On Being Spencer Tracy
My one and only little girl got married today.
I've seen the original version of "Father of the Bride" several times, and I couldn't help but feel myself placed in the role which Spencer Tracy played with such skill and touching realism. In fact, as much as I have loved the movie over the years, I confess that I had no idea how real his portrayal was until going through it myself today.
The exact lines escape me, but I am reminded, in particular, of the moment when Tracy sees his daughter (portrayed by young Elizabeth Taylor) in her wedding gown for the first time, just moments before her wedding. He is taken aback, and moved to a completely different state of mind. I experienced just that today; and to put it in my own words, "My Lord, my little girl is a young woman!"
Oh, sure, as a father, you think that you realize this about your daughter for years--as she graduates from high school and then college, gets a job for which she has a particular gift, and any number of other rites of passage. But for most of us, it never really hits home until your little girl takes a man with whom to spend her life.
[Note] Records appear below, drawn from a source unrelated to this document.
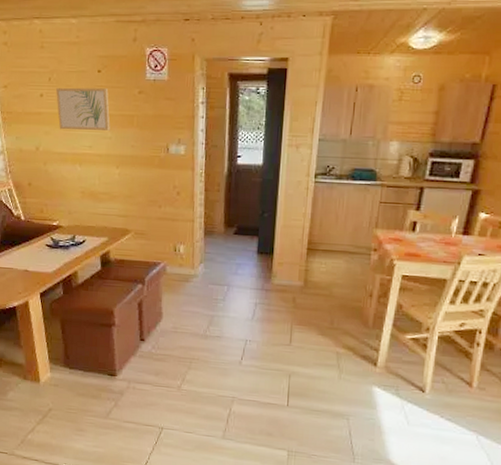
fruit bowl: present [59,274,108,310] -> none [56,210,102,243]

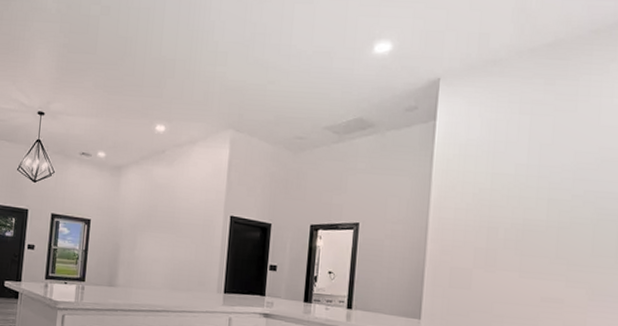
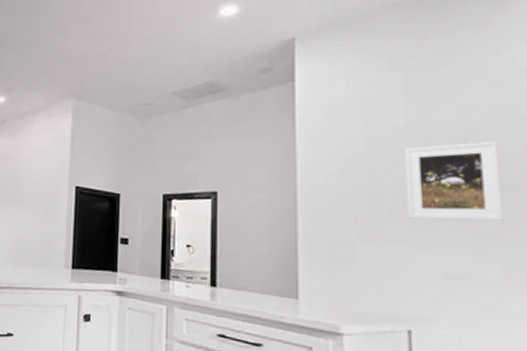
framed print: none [519,181,599,252] -> present [404,141,505,221]

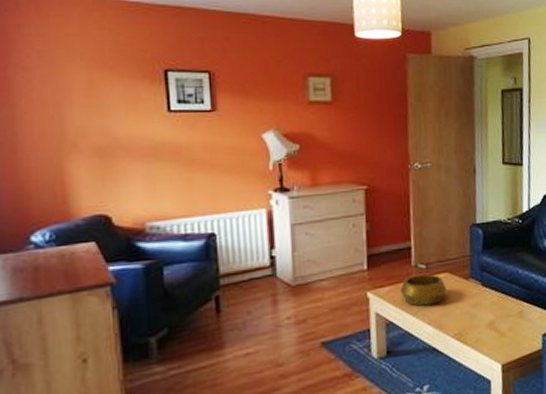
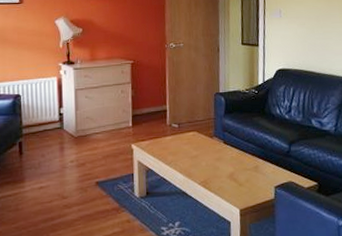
decorative bowl: present [400,274,447,306] -> none [158,132,195,158]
No, not the engagement...not the preparations...it is not until that moment comes when she is about to vow herself to a man--for better or worse, for richer or poorer, until death--that a father realizes that she is really grown up.
My dear daughter Ann was a miracle child in her own way: Due to my wife Mary's health, we were unable to have more than one child. There was a time in my life when I mourned this inability--until God gave me the grace to realize how amazing it was that we had the one that we did. As an only child, Ann was perhaps a bit spoiled: But by the grace of God, she has grown into a generous, thoughtful, caring, Catholic Christian woman.
After Ann had spent a couple of years in college, a four-hour drive away from us, she announced that she would no longer be spending the entire summer at home, but would come home for visits.
"Visits"--that word made a distinction very clear: Our home was no longer what she considered her home. At that point, I realized that the major portion of our jobs as parents was complete.
But today was different: Today, my eyes were opened to the fact that we're really done with our assignment, and it's time to let go of someone you love; it's time to let that love mature into another form. Reading bedtime stories ended a long time ago, and so did helping with homework. There is no more setting of rules or teaching what is proper. The time has come to let her take what she has learned, put it into parentally unsupervised practice in real life, hope that we got a few things right in the process, and pray for God to fill in the rest.
Adam--the young man who took Ann for his bride today--has been a wonderful friend, and I look forward to the years to come with him as my son-in-law.
When it was all done today, and we left the reception, I was reminded of the desoloation which Spencer Tracy's character felt until his daughter called him from the train station to tell him how much she loved him. I took comfort in the fact that our "kids" now live only a half-hour drive from us, and that we'll see them soon, and probably more frequently than we have in the past couple of years.
Ann and Adam will do just fine. Mary will be ok. And I'll be ok; but just be gentle with me, as I get used to the fact that a new chapter in my life has begun too.